Ce qu’il faut retenir :
- La version 440 de Bittensor réorganise la répartition des émissions entre les subnets du réseau.
- Les subnets situés sous un certain rang ne conservent que 1 % à 30 % de leur part antérieure.
- Le coût d’enregistrement d’un subnet, aujourd’hui autour de 1 300 TAO, devrait s’effondrer.
La spécification 440 de Bittensor a réécrit la façon dont les émissions circulent entre les subnets du réseau, mettant fin à l’époque où chaque emplacement inoccupé encaissait une part de chaque bloc sans fournir la moindre valeur. Les subnets sont les sous-réseaux spécialisés qui composent Bittensor, chacun dédié à une tâche d’intelligence artificielle donnée, et les émissions désignent les TAO distribués en continu à leurs participants.
Pourquoi Bittensor a changé son modèle d’émission ?
L’ancien système distribuait les émissions en proportion directe du prix moyen lissé de chaque subnet. Résultat : même les sous-réseaux les moins actifs percevaient un rendement passif garanti.
Trois effets pervers en découlaient. La queue de classement diluait la tête, ce qui empêchait le réseau de croître sans taxer ses meilleurs contributeurs. Ce rendement automatique maintenait ensuite le prix des emplacements à un niveau élevé, l’enregistrement d’un nouveau subnet coûtant aujourd’hui environ 1 300 TAO, précisément parce qu’un emplacement vide conservait de la valeur. Les équipes que le réseau cherchait le plus à attirer, les développeurs, se retrouvaient enfin les plus pénalisées par ce tarif.

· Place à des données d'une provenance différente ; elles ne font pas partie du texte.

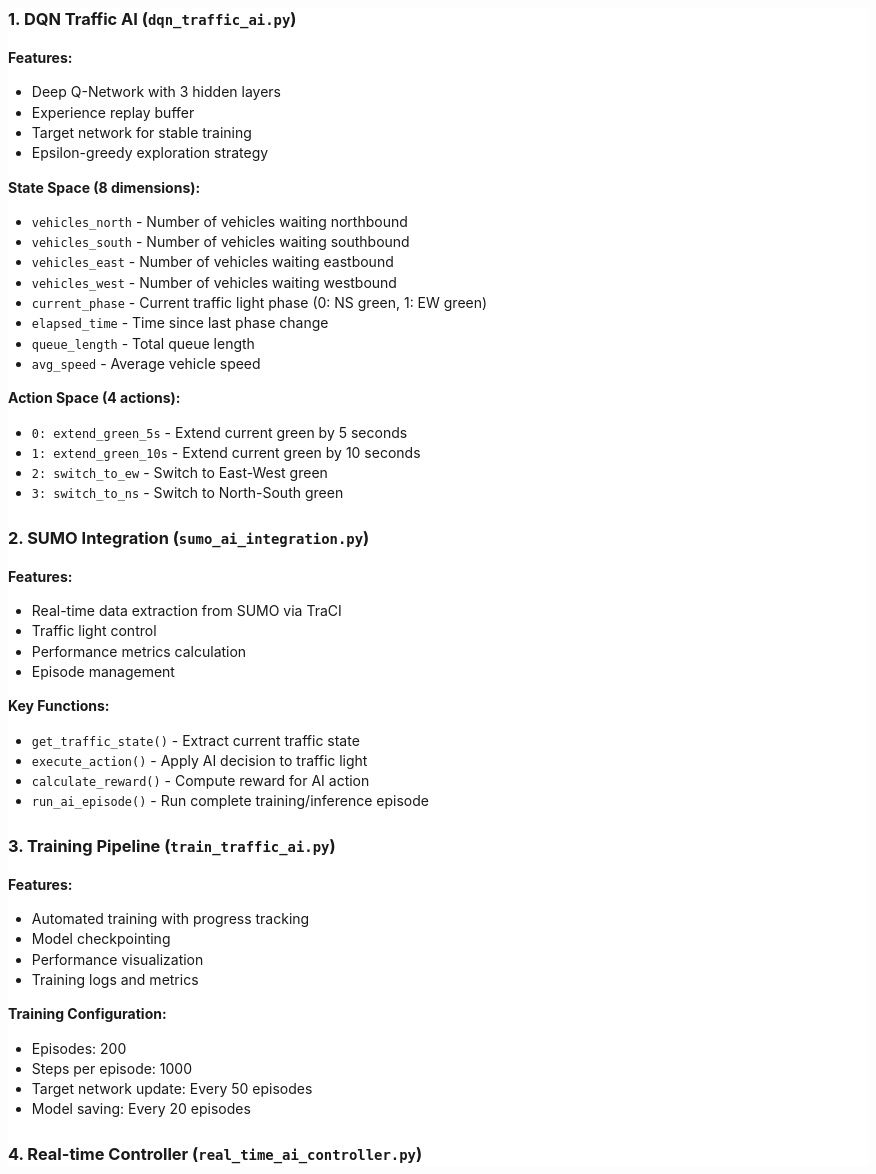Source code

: ### **1. DQN Traffic AI (`dqn_traffic_ai.py`)**

**Features:**
- Deep Q-Network with 3 hidden layers
- Experience replay buffer
- Target network for stable training
- Epsilon-greedy exploration strategy

**State Space (8 dimensions):**
- `vehicles_north` - Number of vehicles waiting northbound
- `vehicles_south` - Number of vehicles waiting southbound  
- `vehicles_east` - Number of vehicles waiting eastbound
- `vehicles_west` - Number of vehicles waiting westbound
- `current_phase` - Current traffic light phase (0: NS green, 1: EW green)
- `elapsed_time` - Time since last phase change
- `queue_length` - Total queue length
- `avg_speed` - Average vehicle speed

**Action Space (4 actions):**
- `0: extend_green_5s` - Extend current green by 5 seconds
- `1: extend_green_10s` - Extend current green by 10 seconds
- `2: switch_to_ew` - Switch to East-West green
- `3: switch_to_ns` - Switch to North-South green

### **2. SUMO Integration (`sumo_ai_integration.py`)**

**Features:**
- Real-time data extraction from SUMO via TraCI
- Traffic light control
- Performance metrics calculation
- Episode management

**Key Functions:**
- `get_traffic_state()` - Extract current traffic state
- `execute_action()` - Apply AI decision to traffic light
- `calculate_reward()` - Compute reward for AI action
- `run_ai_episode()` - Run complete training/inference episode

### **3. Training Pipeline (`train_traffic_ai.py`)**

**Features:**
- Automated training with progress tracking
- Model checkpointing
- Performance visualization
- Training logs and metrics

**Training Configuration:**
- Episodes: 200
- Steps per episode: 1000
- Target network update: Every 50 episodes
- Model saving: Every 20 episodes

### **4. Real-time Controller (`real_time_ai_controller.py`)**
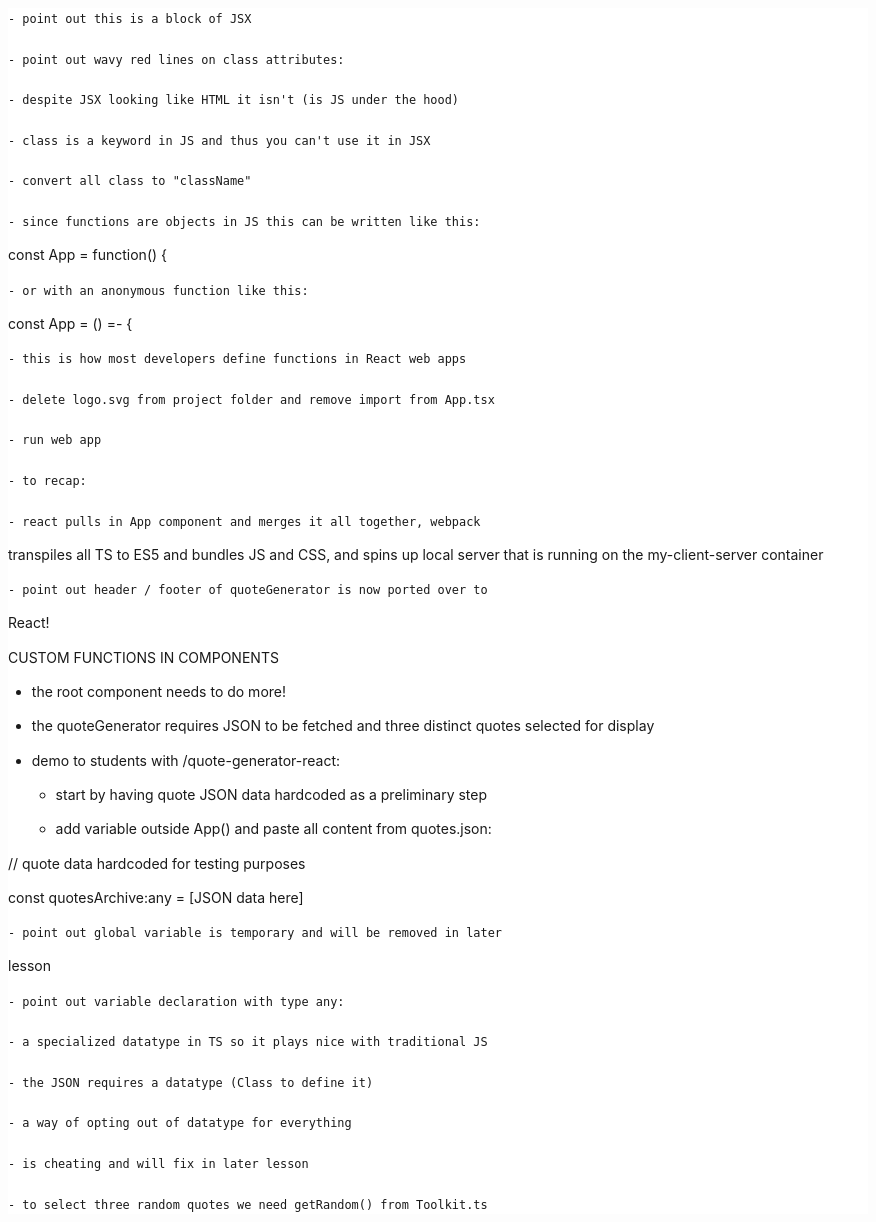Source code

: 	- point out this is a block of JSX

	- point out wavy red lines on class attributes:

	- despite JSX looking like HTML it isn't (is JS under the hood)

	- class is a keyword in JS and thus you can't use it in JSX

	- convert all class to "className"

	- since functions are objects in JS this can be written like this:

const App = function() {

	- or with an anonymous function like this:

const App = () =- {

	- this is how most developers define functions in React web apps

	- delete logo.svg from project folder and remove import from App.tsx

	- run web app

	- to recap:

	- react pulls in App component and merges it all together, webpack
transpiles all TS to ES5 and bundles JS and CSS, and spins up local
server that is running on the my-client-server container

	- point out header / footer of quoteGenerator is now ported over to
React!

CUSTOM FUNCTIONS IN COMPONENTS

- the root component needs to do more!

- the quoteGenerator requires JSON to be fetched and three distinct
quotes selected for display

- demo to students with /quote-generator-react:

	- start by having quote JSON data hardcoded as a preliminary step

	- add variable outside App() and paste all content from quotes.json:

// quote data hardcoded for testing purposes

const quotesArchive:any = \[JSON data here\]

	- point out global variable is temporary and will be removed in later
lesson

	- point out variable declaration with type any:

	- a specialized datatype in TS so it plays nice with traditional JS

	- the JSON requires a datatype (Class to define it)

	- a way of opting out of datatype for everything

	- is cheating and will fix in later lesson

	- to select three random quotes we need getRandom() from Toolkit.ts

Le mécanisme récompensait l’existence plutôt que la contribution, à rebours de ce que promet un réseau conçu autour de la preuve de travail utile.
Comment fonctionne la nouvelle barrière d’émission ?
Le nouveau dispositif introduit un seuil placé là où la demande réelle se concentre, au lieu de traiter tous les subnets de la même façon. Sur le réseau actuel, ce seuil se situe autour du rang 32.
Au-dessus de cette barre, les émissions restent pratiquement inchangées : les meilleurs subnets conservent ce qu’ils gagnent. En dessous, la chute est brutale. La queue profonde du classement ne garde que 1 % à 5 % de sa part antérieure, tandis que la partie intermédiaire conserve 15 % à 30 %.
Aucun subnet n’est ramené à zéro pour autant. Chacun perçoit encore quelque chose, mais un filet plutôt qu’une part pleine. Le seuil lui-même n’est pas figé : il monte si la demande s’étend vers la queue du classement, il descend si elle se concentre sur quelques sous-réseaux.
Ce que cela change pour l’économie des subnets
La redistribution pèse lourd sur un réseau qui compte aujourd’hui 126 subnets. Acheter un emplacement ne signifie plus acheter un revenu : une équipe qui s’enregistre n’arrive plus avec une émission garantie, seulement avec une position de départ.
La conséquence la plus directe touche le prix d’entrée. Les 1 300 TAO demandés pour un enregistrement reposaient sur ce rendement passif. Une fois celui-ci supprimé, le coût devrait converger vers le simple montant des frais de transaction, ce qui ouvre la porte aux équipes jusqu’ici écartées.
Deuxième conséquence, le relèvement du plafond du nombre de subnets devient envisageable. Les emplacements situés sous la barre rapportent désormais si peu qu’en ajouter davantage ne dilue plus la tête du classement.
Troisième conséquence, la zone la plus rentable du réseau se déplace. La courbe de récompense la plus forte se trouve maintenant exactement au point où un subnet s’apprête à passer de la queue vers la tête, ce qui crée une incitation directe à progresser plutôt qu’à occuper une place.
Que doivent faire les opérateurs de nœuds ?
La marche à suivre reste simple. Il faut attendre que la version de spécification inscrite sur la chaîne atteigne 440, puis installer la version logicielle correspondante. Toute mise à jour anticipée expose à un décalage avec le reste du réseau.
Et maintenant ?
Trois indicateurs diront si la réforme produit ses effets. L’évolution du coût d’enregistrement d’abord, qui constitue le test le plus lisible du raisonnement, un prix qui reste élevé signalerait que le rendement passif subsiste. Le relèvement éventuel du plafond de subnets ensuite. Le comportement des équipes situées sous la barre enfin : construire un service que des gens utilisent, ou laisser leur emplacement s’éteindre dans le filet d’émission.